Problem statement: Your reply should hold every entry below exactly as written and none of the pictures.

++++ Records for processing ++++

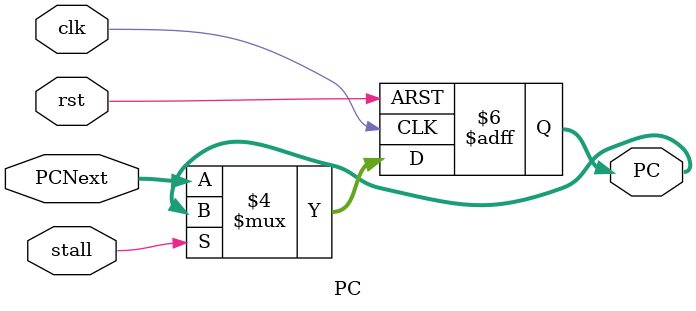
<source format=v>
module PC#(parameter width = 32)
    (
        input clk, rst, stall,
        input [width-1:0] PCNext,
        output reg [width-1:0] PC
    );

    always @(posedge clk, negedge rst) begin
        if (!rst) begin
            PC <= {width{1'b0}};
        end
        else if (stall==0) begin
            PC <= PCNext;
        end
    end
endmodule


</source>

++++

Output for this task:
<source format=v>
module PC#(parameter width = 32)
    (
        input clk, rst, stall,
        input [width-1:0] PCNext,
        output reg [width-1:0] PC
    );

    always @(posedge clk, negedge rst) begin
        if (!rst) begin
            PC <= {width{1'b0}};
        end
        else if (stall==0) begin
            PC <= PCNext;
        end
    end
endmodule


</source>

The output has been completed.